Farinez légèrement le plan de travail. Prélevez un morceau de pâte et roulez-le en un long boudin d’environ 2 cm de diamètre. Coupez-le en tronçons de 2 cm avec un couteau. Vous obtenez déjà de jolis petits coussins.

Pour les stries, roulez chaque morceau sur le dos d’une fourchette farinée, en pressant doucement avec le pouce. Ces rainures ne sont pas décoratives : elles retiennent la sauce et allègent le cœur du gnocchi. Déposez-les au fur et à mesure sur un linge fariné, sans qu’ils se touchent.

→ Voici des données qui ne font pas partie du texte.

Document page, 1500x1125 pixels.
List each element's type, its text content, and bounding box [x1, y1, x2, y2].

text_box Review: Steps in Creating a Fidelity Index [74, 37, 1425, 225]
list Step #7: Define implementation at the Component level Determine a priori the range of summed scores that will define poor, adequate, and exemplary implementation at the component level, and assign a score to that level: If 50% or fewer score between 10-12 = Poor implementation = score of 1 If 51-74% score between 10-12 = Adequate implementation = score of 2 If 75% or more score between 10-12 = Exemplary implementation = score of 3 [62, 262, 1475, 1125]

Comment cuire les gnocchis ?

Portez une grande casserole d’eau salée à frémissement, pas à gros bouillons qui les malmèneraient. Plongez les gnocchis par petites poignées, sans surcharger. Au début ils tombent au fond ; quelques instants plus tard, ils remontent à la surface. C’est le signal : laissez-les encore 30 secondes à une minute, puis récupérez-les à l’écumoire.

Ne les laissez jamais patienter dans l’eau, ils se déliteraient. Versez-les directement dans votre sauce chaude et enrobez-les délicatement.

Quelles sauces pour les accompagner ?

  • Beurre et sauge : le grand classique, quelques feuilles de sauge fondues dans du beurre, un voile de parmesan ou de pecorino.
  • Sauce tomate au basilic : une tomate mijotée simplement, comme le dimanche.
  • Gorgonzola crémeux : fondu avec un peu de crème pour un plat réconfortant.

Quelles sont les erreurs à éviter ?

Deux échecs reviennent sans cesse, et tous deux se préviennent en amont.

La pâte collante vient presque toujours de pommes de terre trop humides ou d’une purée faite au mixeur. La tentation est d’ajouter beaucoup de farine, mais vous basculez alors dans l’autre travers. Mieux vaut repartir d’une bonne cuisson vapeur.

Les gnocchis durs et caoutchouteux trahissent un excès de farine ou une pâte trop travaillée. Souvenez-vous : le moins de farine possible, le moins de manipulation possible. Un dernier conseil : faites toujours cuire un gnocchi témoin avant de lancer le reste. S’il se défait, ajoutez un peu de farine ; s’il est ferme, allégez la main sur la suivante.

Avec ces quelques repères, vous verrez que les gnocchis maison n’ont rien d’intimidant. Prenez le temps, écoutez la pâte sous vos doigts et laissez faire la simplicité : c’est là tout le secret de la cuisine de la nonna.